The line tangent to a function $\displaystyle f(x)$ at $\displaystyle x=c$ (assuming the derivative exists at this point) is found by the point slope formula:

$\displaystyle y-f(c)=f'(c)(x-c)$

Writing this in slope-intercept form, we have:

$\displaystyle y=f'(c)x+(f(c)-cf'(c))$

Now, using $\displaystyle f(x)=\frac{1}{\ln(bx)}$ and $\displaystyle c=\frac{e}{b}$ can you now compute the required $\displaystyle y$-intercept?

To be honest, no, I don't know where those variables would go in the equation...

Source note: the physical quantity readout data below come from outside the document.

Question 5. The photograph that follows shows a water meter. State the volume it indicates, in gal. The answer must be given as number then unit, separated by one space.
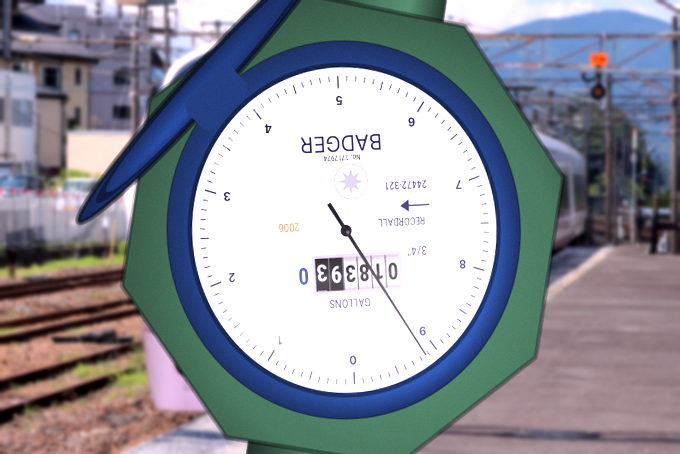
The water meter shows 183929.1 gal
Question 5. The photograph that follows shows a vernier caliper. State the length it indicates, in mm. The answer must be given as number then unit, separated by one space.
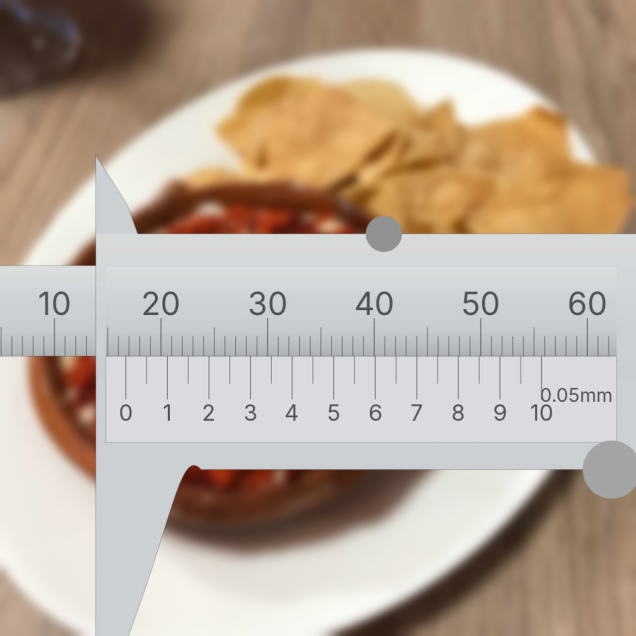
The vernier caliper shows 16.7 mm
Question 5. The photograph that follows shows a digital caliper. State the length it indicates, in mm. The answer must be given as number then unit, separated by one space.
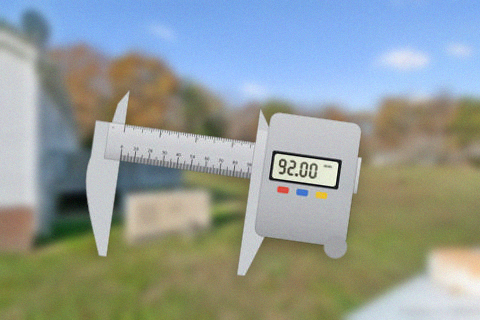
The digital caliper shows 92.00 mm
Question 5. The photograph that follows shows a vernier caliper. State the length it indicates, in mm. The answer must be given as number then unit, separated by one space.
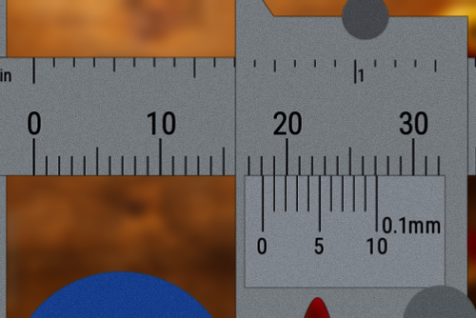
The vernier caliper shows 18.1 mm
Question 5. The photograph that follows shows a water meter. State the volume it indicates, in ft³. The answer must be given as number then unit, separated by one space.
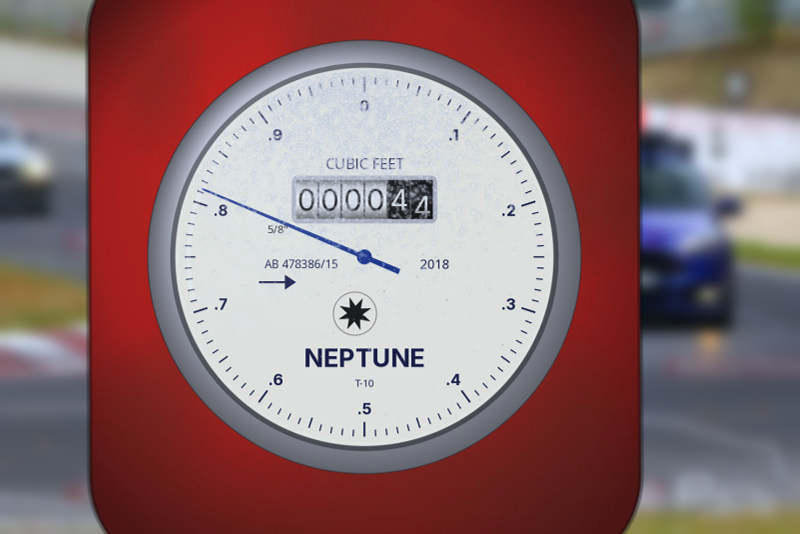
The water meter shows 43.81 ft³
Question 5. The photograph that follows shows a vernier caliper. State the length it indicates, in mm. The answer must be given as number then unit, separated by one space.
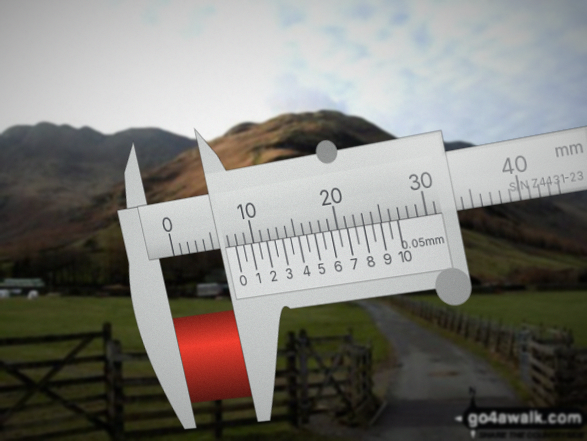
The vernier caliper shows 7.8 mm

First, compute the derivative of $\displaystyle f(x)=\frac{1}{\ln(bx)}$. Next, let $\displaystyle x=c=\frac{e}{b}$ and evaluate the yintercept:

$\displaystyle f(c)-cf'(c)$

Isn't this the derivative -1/(x*[(ln(x))^(2)])?
So, in more simpler words, isn't it y-y1=m(x-x1)? y being the intercept y1 being the derivative after putting e/b in for x, m being the derivative, x being 0, and x1 being e/b?

Your derivative is correct, and next you correctly cite the point-slope formula for a line, but after that you contradict yourself/make wrong statements, and I am not sure what you really mean. I think what I stated is about as simple as it gets.